[Extracted material]
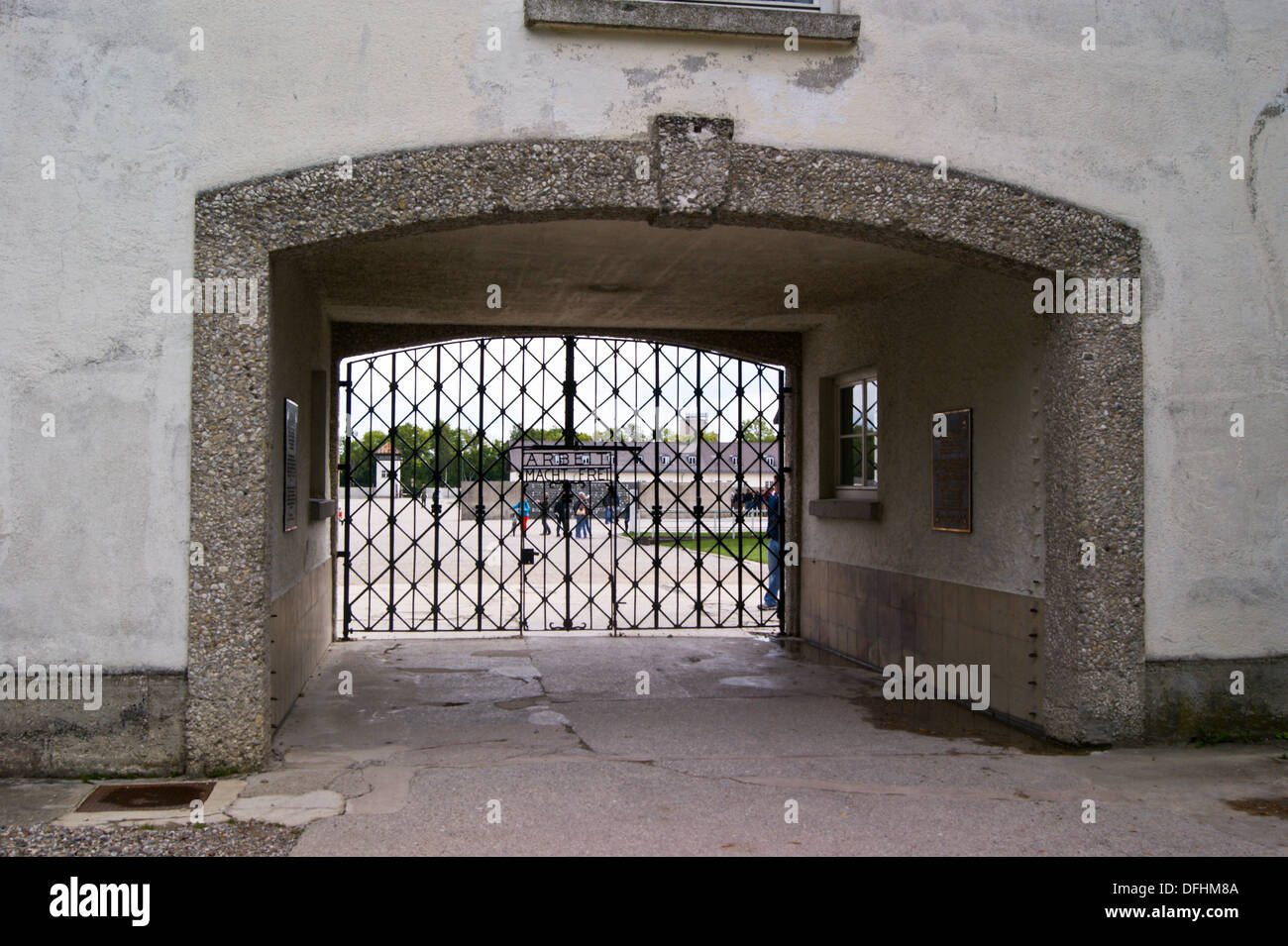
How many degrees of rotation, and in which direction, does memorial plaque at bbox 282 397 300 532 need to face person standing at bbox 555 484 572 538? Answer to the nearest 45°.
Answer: approximately 45° to its left

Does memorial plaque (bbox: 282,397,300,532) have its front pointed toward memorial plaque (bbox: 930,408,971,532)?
yes

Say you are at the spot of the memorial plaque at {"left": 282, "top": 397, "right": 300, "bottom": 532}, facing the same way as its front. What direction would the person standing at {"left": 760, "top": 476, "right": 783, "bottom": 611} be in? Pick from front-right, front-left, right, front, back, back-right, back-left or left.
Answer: front-left

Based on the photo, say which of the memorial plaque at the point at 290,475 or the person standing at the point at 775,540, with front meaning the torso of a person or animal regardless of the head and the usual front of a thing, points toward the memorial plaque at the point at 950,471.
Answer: the memorial plaque at the point at 290,475

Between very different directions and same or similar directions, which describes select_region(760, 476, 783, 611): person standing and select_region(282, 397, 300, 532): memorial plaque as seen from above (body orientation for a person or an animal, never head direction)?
very different directions

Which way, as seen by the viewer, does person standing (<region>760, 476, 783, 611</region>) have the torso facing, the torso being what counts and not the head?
to the viewer's left

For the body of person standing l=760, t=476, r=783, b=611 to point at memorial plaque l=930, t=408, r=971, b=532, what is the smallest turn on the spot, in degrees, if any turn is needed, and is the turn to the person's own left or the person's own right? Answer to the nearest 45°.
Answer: approximately 90° to the person's own left

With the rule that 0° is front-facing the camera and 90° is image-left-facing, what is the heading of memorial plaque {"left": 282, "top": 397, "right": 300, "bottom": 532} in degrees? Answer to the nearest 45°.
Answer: approximately 270°

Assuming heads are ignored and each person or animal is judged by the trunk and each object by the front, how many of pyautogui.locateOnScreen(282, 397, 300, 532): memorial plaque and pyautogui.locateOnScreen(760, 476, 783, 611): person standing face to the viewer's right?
1

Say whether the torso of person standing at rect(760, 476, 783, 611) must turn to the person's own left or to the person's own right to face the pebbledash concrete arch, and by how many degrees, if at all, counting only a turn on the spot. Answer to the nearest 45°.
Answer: approximately 90° to the person's own left
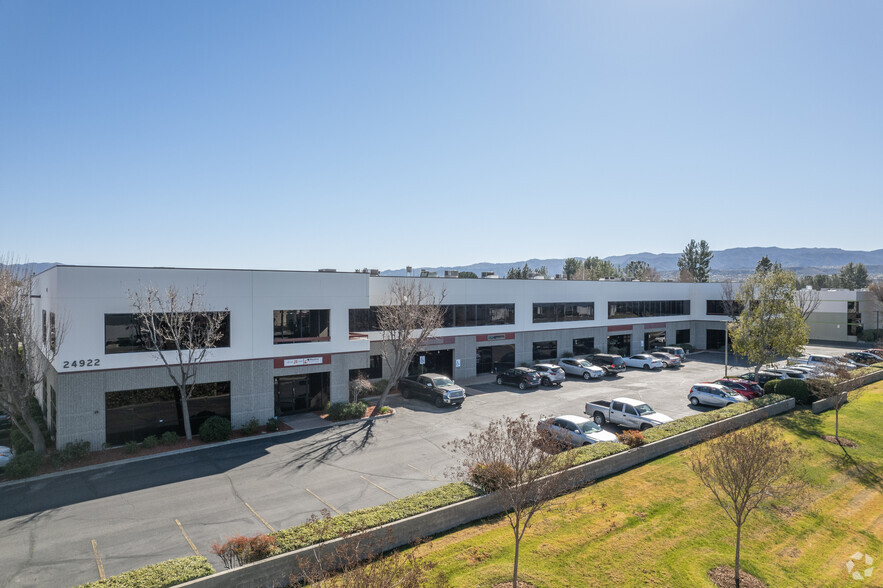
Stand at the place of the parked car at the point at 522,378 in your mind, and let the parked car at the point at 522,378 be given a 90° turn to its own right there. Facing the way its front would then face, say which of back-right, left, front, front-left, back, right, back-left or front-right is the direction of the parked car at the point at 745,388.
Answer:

[Activity]
Please turn the data above into a JSON list of strings with one string per line, leaving out the blank lines and the pictures.

[Answer to this problem]
[
  "How many degrees of rotation, and in which direction, does memorial plaque at bbox 282 397 300 532 need to face person standing at bbox 555 484 572 538? Answer to the nearest 45°.",
  "Answer: approximately 45° to its left",
  "Does memorial plaque (bbox: 282,397,300,532) have its front pointed toward memorial plaque (bbox: 930,408,971,532)?",
  "yes",
  "Say you are at the spot of the memorial plaque at {\"left\": 282, \"top\": 397, \"right\": 300, \"bottom\": 532}, facing the same way as its front. What direction would the person standing at {\"left\": 760, \"top\": 476, \"right\": 783, \"bottom\": 611} be in? Pick from front-right, front-left, right, front, back, back-right, back-left or left.",
  "Answer: front-left",
  "Based on the photo, say which of the memorial plaque at the point at 290,475 or the person standing at the point at 775,540, with front meaning the torso of a person or animal regardless of the head and the usual front of a thing, points toward the memorial plaque at the point at 950,471.",
  "Answer: the memorial plaque at the point at 290,475",
  "Between very different directions and same or similar directions, which describes select_region(760, 476, 783, 611): person standing and select_region(282, 397, 300, 532): memorial plaque as seen from above (body orientation for a person or an animal, never head direction)?",
  "very different directions",
  "Which way, as seen by the viewer, does person standing (<region>760, 476, 783, 611</region>) have the torso facing, the torso being what counts and not the head?",
  "to the viewer's left",
  "For the body of person standing l=760, t=476, r=783, b=611 to point at memorial plaque l=930, t=408, r=971, b=532, what is the smallest turn on the spot, in degrees, if any turn is needed, and is the turn to the person's own left or the person's own right? Answer to the nearest 45°.",
  "Answer: approximately 90° to the person's own left",
  "With the rule that 0° is front-facing the camera and 90° is image-left-facing, what is the heading of memorial plaque {\"left\": 282, \"top\": 397, \"right\": 300, \"bottom\": 532} in degrees? Answer to the nearest 45°.",
  "Answer: approximately 270°",
  "Assuming heads are ignored and each person or animal is judged by the trunk and each object by the front, how many of pyautogui.locateOnScreen(282, 397, 300, 532): memorial plaque and pyautogui.locateOnScreen(760, 476, 783, 611): person standing face to the viewer's right?",
  "1",
  "Say whether the torso of person standing at rect(760, 476, 783, 611) must turn to the person's own left or to the person's own right to face the pebbledash concrete arch, and by how many degrees, if at all, counting only a turn on the spot. Answer to the nearest 45°.",
  "Answer: approximately 90° to the person's own left",
  "Stand at the place of the parked car at the point at 522,378 in your mind, and let the parked car at the point at 522,378 be given a 90° turn to its own right there. Facing the way its front would then face, say which of back-right, left, front, front-left, back, right, back-left or front-right is the direction of the parked car at the point at 745,388.",
  "Answer:"
]